He raised the half-finished glass. “Cheers. Lovely to meet you.”
“And you.”
He took her hand and tugged it gently. She ducked down to his level and allowed him to kiss her on the cheek. His lips tarried a little too long, and his breath smelled a little too much of the gin. When she looked into his face she saw sweat on his upper lip and moisture streaming out of one nostril. It confirmed that his business in the bathroom had involved rather more than simply relieving himself. That, she thought, might not be such a bad thing. The poison that was already moving around in his blood would induce vomiting and diarrhoea that would eventually become bloody. He would become dehydrated, and that would eventually develop into seizures. Within three or four days his liver, kidneys, and spleen would stop working and he would die. The evidence of other substances in his blood might confuse the correct diagnosis. Ricin was almost impossible to detect in any event, and it looked as if his lifestyle might be usefully obfuscatory. It was all good.

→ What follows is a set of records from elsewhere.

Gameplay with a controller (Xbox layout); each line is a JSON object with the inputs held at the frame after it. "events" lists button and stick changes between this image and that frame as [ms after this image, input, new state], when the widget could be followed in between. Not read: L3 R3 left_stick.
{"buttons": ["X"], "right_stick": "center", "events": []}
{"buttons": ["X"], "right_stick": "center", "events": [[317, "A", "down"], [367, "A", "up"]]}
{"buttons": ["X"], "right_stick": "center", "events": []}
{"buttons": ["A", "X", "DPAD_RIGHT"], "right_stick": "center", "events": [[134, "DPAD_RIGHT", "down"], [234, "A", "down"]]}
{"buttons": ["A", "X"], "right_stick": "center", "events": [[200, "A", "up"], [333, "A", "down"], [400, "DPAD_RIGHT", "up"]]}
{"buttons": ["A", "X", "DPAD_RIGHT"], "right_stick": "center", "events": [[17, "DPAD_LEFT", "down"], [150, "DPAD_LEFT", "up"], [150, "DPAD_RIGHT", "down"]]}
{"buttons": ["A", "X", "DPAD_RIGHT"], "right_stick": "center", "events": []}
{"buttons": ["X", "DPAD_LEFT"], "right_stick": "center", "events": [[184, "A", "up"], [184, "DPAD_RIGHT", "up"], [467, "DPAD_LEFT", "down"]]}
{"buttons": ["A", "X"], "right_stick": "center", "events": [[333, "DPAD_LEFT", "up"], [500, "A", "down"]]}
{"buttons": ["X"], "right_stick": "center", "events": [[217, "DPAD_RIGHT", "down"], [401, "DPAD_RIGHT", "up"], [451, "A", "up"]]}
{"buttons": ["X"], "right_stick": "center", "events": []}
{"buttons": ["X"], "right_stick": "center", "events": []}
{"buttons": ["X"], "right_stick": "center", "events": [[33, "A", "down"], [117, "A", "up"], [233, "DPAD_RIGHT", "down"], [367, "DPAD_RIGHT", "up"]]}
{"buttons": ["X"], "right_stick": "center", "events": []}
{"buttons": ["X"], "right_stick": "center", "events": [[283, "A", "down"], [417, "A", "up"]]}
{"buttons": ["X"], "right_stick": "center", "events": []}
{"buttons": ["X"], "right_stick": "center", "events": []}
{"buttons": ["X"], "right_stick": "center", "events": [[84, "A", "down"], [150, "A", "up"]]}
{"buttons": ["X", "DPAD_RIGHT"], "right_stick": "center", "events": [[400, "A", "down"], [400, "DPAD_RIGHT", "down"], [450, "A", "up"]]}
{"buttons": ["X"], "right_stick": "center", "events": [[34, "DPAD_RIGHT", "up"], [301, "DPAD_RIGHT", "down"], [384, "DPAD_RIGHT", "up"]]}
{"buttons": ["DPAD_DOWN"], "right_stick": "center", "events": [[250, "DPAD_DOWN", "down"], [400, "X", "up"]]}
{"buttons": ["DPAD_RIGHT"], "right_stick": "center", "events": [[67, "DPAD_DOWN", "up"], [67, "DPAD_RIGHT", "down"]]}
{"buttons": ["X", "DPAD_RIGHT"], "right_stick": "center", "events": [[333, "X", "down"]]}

Beatrix made her way through the crowded bar to the warm street outside. She glanced across the traffic to the window of the restaurant and caught Chau’s eye. She stared at him without giving him any other signal that could be observed, and then set off in the opposite direction from where she had arrived.
BEATRIX FOLLOWED Lockhart Road to the MTR station at Causeway Bay. She descended the escalator to the eastbound platform and waited for a train. It was quiet, with a few commuters waiting to head home. These were true Chinese, the low-paid menial workers who cooked, washed and cleaned for the Westerners who lived in the affluent districts around Central. A train pulled into the station. Beatrix opened the case of the cell phone and took out the SIM card. She snapped it in half and dropped it into the trash as she boarded the train.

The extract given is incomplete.